Most patients with heart valve disease now may be candidates for the transcatheter aortic valve replacement (TAVR) procedure as an alternative to open-heart surgery. In August 2019, the Food and Drug Administration expanded the eligibility criteria to patients who are at low risk for major complications associated with open-heart surgery. Previously the FDA approved TAVR devices only for patients evaluated as medium or high risk for surgery.
“The technology for transcatheter valve replacement continues to advance, allowing more and more valves to be replaced less invasively,” said Kapil Lotun, MD, professor of medicine and director of the Structural Heart Disease Program at UA Sarver Heart Center.
A Family History
Chip Rock was the first low-risk patient in line for a TAVR procedure at Banner – University Medical Center Tucson. Earlier in the summer he was scheduled for knee-replacement surgery and his doctor sent him for a standard anesthesiology clearance. That triggered a referral to a cardiologist who diagnosed aortic stenosis and recommended a heart-valve replacement.
Chip considered his mother’s experience. At age 92, was one of the first TAVR patients in February 2014, when the UA Sarver Heart Center Structural Heart Team offered the procedure only for high-risk patients. “My mother did well for several years after her procedure, so when I learned I needed a valve replacement, I contacted Dr.
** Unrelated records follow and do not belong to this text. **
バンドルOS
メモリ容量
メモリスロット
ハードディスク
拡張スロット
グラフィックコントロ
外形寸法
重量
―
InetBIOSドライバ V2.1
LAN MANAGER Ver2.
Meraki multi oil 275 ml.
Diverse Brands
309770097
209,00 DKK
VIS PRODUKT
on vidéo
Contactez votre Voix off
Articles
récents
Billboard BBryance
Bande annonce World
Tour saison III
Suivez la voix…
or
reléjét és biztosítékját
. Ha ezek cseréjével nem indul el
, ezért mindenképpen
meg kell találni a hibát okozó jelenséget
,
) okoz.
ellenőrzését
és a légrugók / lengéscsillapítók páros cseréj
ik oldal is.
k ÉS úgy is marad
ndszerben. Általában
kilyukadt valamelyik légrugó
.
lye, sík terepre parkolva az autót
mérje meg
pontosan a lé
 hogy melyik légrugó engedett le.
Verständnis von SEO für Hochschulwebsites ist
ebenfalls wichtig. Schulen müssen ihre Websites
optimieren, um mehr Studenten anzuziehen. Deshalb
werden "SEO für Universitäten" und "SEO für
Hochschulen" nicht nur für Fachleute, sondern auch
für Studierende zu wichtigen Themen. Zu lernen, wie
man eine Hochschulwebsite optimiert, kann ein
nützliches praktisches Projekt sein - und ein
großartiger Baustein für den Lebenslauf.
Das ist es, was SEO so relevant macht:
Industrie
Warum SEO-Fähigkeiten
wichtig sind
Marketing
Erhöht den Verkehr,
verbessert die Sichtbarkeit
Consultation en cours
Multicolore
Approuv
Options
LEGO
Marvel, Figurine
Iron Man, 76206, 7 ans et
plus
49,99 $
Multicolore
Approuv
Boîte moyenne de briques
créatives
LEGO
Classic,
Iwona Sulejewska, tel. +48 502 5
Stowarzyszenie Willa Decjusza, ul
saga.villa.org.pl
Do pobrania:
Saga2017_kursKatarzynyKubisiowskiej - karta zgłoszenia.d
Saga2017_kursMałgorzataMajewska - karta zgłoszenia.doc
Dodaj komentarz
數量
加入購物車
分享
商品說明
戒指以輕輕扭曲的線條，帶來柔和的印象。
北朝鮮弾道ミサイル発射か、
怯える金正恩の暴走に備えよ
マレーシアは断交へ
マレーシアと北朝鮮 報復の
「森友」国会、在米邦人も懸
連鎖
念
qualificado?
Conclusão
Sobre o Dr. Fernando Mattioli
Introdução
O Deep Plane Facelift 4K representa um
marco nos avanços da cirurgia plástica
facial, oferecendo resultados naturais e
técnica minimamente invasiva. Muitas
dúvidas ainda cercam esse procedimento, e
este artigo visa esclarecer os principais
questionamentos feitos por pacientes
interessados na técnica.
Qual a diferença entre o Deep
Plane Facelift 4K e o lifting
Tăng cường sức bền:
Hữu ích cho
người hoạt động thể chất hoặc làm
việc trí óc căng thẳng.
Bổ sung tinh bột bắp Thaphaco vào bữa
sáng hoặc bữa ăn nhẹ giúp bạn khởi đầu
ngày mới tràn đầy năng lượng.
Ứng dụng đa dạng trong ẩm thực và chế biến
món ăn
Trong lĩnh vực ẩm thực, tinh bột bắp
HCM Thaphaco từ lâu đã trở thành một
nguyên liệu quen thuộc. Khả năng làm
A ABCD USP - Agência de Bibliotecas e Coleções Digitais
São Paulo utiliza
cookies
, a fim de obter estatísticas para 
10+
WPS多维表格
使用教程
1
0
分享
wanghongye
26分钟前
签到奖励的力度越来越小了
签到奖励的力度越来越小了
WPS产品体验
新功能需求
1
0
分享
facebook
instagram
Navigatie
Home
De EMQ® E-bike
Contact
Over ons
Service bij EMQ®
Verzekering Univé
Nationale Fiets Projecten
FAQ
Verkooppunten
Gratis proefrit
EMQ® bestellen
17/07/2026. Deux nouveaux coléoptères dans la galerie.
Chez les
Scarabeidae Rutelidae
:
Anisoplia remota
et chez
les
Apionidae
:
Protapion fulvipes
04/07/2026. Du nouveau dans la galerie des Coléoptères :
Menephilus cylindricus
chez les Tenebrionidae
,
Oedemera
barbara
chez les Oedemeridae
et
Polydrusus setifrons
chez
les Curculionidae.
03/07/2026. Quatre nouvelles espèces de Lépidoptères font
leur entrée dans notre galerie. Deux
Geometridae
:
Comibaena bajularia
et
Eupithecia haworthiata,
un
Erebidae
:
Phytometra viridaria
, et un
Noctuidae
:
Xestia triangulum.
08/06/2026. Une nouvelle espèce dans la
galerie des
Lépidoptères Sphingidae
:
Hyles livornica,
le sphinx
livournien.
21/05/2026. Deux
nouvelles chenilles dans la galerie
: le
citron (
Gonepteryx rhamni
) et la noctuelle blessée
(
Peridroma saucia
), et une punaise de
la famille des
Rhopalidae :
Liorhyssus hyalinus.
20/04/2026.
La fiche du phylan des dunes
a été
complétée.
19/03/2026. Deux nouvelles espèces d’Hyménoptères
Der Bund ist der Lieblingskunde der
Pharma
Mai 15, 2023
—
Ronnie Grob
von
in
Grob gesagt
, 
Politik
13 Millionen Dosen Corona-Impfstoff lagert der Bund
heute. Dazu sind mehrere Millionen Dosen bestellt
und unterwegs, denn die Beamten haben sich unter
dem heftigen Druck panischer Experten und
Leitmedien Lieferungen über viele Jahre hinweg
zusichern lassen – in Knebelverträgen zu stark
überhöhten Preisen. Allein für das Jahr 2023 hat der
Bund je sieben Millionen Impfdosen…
Lotun,” Chip said.
At age 66, Chip was considered low-risk for surgery, but Dr. Lotun advised him that the FDA was likely to expand the eligibility criteria soon. Chip decided it would be worthwhile to wait for TAVR, even though that meant postponing his knee-replacement surgery to avoid open-heart surgery.
“Now I’d like to find a knee-replacement procedure that was as easy on me as this heart procedure has been,” said Chip. He came in for his post-surgery follow-up appointment 11 days after the TAVR procedure and proceeded with the golf game he scheduled for the next day.
Since the UA Sarver Heart Center’s Structural Heart Disease team started offering the TAVR procedure in 2012, about 417 patients have benefited from this advance that requires a small incision in the groin to implant a new valve via catheter. Most patients return home the following day and recover more quickly than patients who undergo open-heart surgery.